Its function is to use the calculation result of the last time in each calculation. For example, in the sum operation, the sum of the first two numbers is added to the sum of the third number, and then the fourth number is added to the position of the last number. Finally, the result is returned, which is the working process of reduce.
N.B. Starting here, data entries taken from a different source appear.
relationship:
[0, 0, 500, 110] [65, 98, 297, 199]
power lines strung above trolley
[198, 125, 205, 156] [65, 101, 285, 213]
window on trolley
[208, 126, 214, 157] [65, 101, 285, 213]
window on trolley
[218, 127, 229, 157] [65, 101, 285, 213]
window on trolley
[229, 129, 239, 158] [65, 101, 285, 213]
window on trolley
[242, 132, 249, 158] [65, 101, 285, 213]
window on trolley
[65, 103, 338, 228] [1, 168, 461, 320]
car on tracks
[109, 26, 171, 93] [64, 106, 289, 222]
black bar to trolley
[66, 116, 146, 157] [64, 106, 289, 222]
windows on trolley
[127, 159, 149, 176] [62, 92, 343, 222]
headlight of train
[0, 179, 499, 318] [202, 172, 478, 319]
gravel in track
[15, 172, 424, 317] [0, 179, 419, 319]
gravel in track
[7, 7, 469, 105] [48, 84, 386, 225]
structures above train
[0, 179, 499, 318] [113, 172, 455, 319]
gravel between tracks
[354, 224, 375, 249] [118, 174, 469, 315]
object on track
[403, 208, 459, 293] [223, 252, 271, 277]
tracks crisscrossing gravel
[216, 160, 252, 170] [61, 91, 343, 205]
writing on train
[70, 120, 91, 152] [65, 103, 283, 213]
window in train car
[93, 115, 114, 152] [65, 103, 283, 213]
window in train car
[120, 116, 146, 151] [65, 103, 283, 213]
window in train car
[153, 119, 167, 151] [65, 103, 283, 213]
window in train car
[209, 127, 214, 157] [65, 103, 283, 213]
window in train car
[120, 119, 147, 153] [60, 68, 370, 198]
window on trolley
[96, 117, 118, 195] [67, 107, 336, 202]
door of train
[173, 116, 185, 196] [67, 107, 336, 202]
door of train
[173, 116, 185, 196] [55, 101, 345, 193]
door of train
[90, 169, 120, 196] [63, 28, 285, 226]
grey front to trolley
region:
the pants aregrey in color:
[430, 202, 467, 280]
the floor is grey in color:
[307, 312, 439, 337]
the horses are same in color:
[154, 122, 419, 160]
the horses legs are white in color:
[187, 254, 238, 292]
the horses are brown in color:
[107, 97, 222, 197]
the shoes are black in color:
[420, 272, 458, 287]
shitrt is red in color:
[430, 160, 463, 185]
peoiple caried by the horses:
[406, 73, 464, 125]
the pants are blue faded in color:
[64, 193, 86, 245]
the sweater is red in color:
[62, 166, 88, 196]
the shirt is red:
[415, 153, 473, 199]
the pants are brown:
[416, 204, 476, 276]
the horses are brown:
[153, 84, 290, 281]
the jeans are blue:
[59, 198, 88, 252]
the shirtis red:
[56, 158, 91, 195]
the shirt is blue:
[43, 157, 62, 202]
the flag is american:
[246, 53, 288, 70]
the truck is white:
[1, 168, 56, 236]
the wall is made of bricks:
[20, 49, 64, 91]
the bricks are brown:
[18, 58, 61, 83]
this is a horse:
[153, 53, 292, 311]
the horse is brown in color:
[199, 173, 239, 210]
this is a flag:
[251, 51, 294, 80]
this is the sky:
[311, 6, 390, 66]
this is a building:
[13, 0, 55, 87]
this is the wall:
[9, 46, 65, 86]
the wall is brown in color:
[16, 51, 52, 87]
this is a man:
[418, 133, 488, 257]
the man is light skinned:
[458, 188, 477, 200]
private static void reduce(){
    Stream<Integer> integerStream = Stream. Of,2,5,7,8,12,33 (1); Integer sum =integerStream.reduce(0,(x,y)->x+y);
    System.out.println(sum);
}
Copy the code

In addition, reduce is used by many Collectors methods, such as groupingBy, minBy, and maxBy.

Parallel Stream

Streams are essentially used for data processing. To speed up processing, the Stream API provides a way to process streams in parallel. ParallelStream objects can be created using either users.parallelstream () or users.stream().parallel(). The supported apis are almost identical to regular streams.

By default, a ForkJoinPool thread pool is used for parallel streams. Customization is also supported, though this is not usually necessary. ForkJoin’s divide-and-conquer strategy fits nicely with parallel stream processing.

While parallelism sounds like a nice word, using parallel streams is not always the right thing to do, and many times it’s not necessary at all.

When should parallel flow operations be used or not used?

  1. Using parallel streams on a multi-core CPU sounds like nonsense.
  2. Normal serial streams are fine for small data volumes, and parallel streams have little impact on performance.
  3. CPU intensive computations are good for parallel streams, while IO intensive computations are slower for parallel streams.
  4. Although the computation is parallel, it may be fast, but in the end, most of the time we still use collect merge. If the merge cost is too high, it is not suitable to use parallel Stream.
  5. Some operations, such as limit, findFirst, and forEachOrdered operations that depend on the order of elements, are not suitable for parallel streams.

The last

Java is 25 years old, how many students like me are using Java 8, how many students are using earlier versions, please tell your story.